None of which is to say that, in architecture or design, a simulacrum is necessarily inferior to an original. While works of art, despite recent tides in museological thought, are still conventionally seen to gain power from the singularity of their creators, architecture is an inherently collaborative endeavour, with the architect serving as just one of the links in a chain. At the Hill House it was Blackie, in his initial instructions to Mackintosh, who provided the blueprint for the most distinctive features. “I rather fancied grey roughcast for the walls and slate for the roof,” he wrote in his 1947 memoir, “and that any architectural effect sought should be secured by the mass of the parts rather than by adventitious ornamentation.” If, as in the case of the House for an Art Lover, the link between Mackintosh and his constructers was delayed for almost a century, it does not necessarily make the project inauthentic or ersatz.

The Hill House nevertheless has unique value as a repository of experience, where one can appreciate the imprint of not just the architect but the ways in which his house was used and lived in. There is a tendency to think of conservation as an act of arresting time, of fixing structures to a particular past, but such an idea takes the story out of history, as if time only flows when one is present. Williams takes a more sanguine view. “One of my former colleagues said to me once that conservation is essentially managing failure. Everything we look after will rot eventually. What we can do is slow that down to the absolute degree, so that people can enjoy, for as long as possible, the maximum of what was created and is significant.”

The Hill House Box proposes this temporary stripping-down as an opportunity. “We can bring people into close visibility to the conservation processes, to almost make a spectacle of the conservation,” says Groarke. “We can get people to discuss it, rather than being passive about it.” In a milieu that has come to favour novel experiences, Williams hopes that the box will also serve to raise the number of visitors, broadening the house’s appeal beyond the 28,500 or so architecturally engaged pilgrims who came in 2017. “There will always be some people who wish to worship at the shrine of Mackintosh,” he says, “and that’s great. But what I want is for more of the ladies and gentlemen of Glasgow and their families to come.”

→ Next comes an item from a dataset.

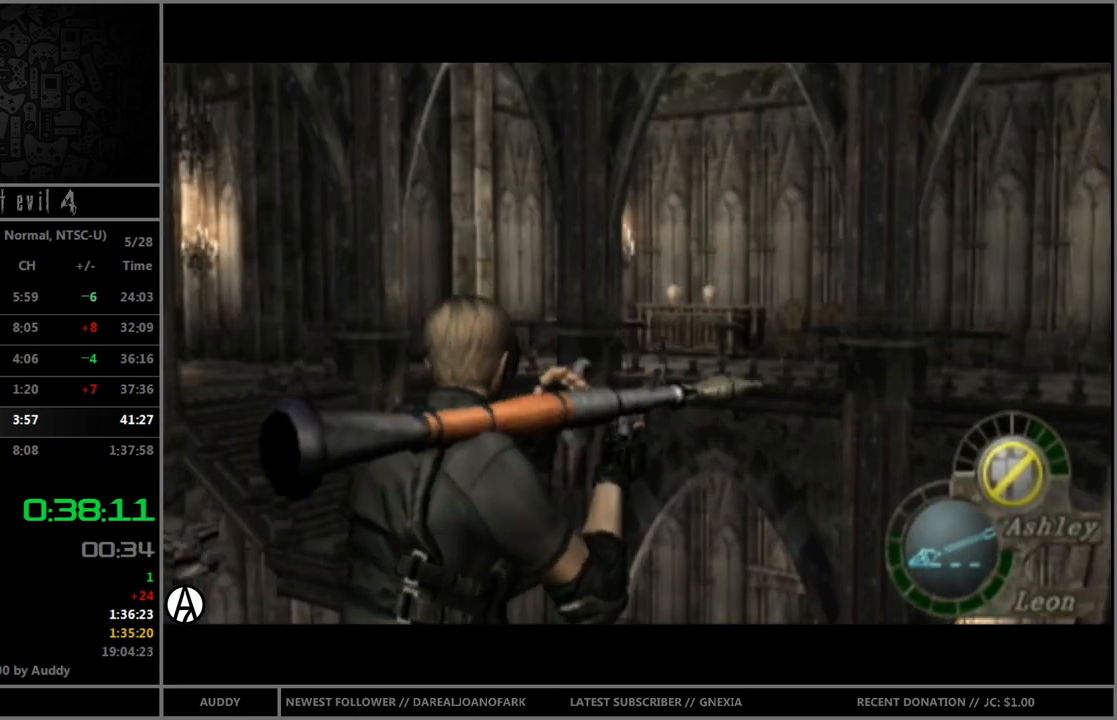
{"buttons": ["R1"], "left_stick": "center", "right_stick": "center", "events": []}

The Hill House will remain open to visitors while ensconced in the box. Between the harling and the mesh, Carmody Groarke has erected an elegant two-storey visitor centre adjacent to the house’s main entrance, which will serve as front desk, gift shop, café and entrance to the building. Built in similar dark wood to that within the house, its interior nods to Mackintosh without becoming pastiche. “We didn’t want to do Mockintosh,” jokes Williams. “It’s a 21st-first century visitor centre inside a 21st-century steel structure. But we wanted to borrow some stuff.” The wooden beams resemble those of the house’s hallway and the lighting in the café draws on Mackintosh’s tearooms. It is a subtle, polite accompaniment to Mackintosh’s structure.

For all the clarity of its appearance and construction, the Hill House Box possesses a sort of eccentricity. Temporary and subservient to the form it shelters, it is not quite a work of architecture. Groarke calls it “a pure piece of engineering”. It allows the house, as gracefully as possible, to be examined like a patient on the table, scrutinised for its failures as much as its successes. In so doing, it gives tangible expression to the aspects of heritage conservation more usually kept under wraps, pulling Mackintosh out of his dusty shrine and into the blinking light of day. And if it ruffles some conservation purists, all the better.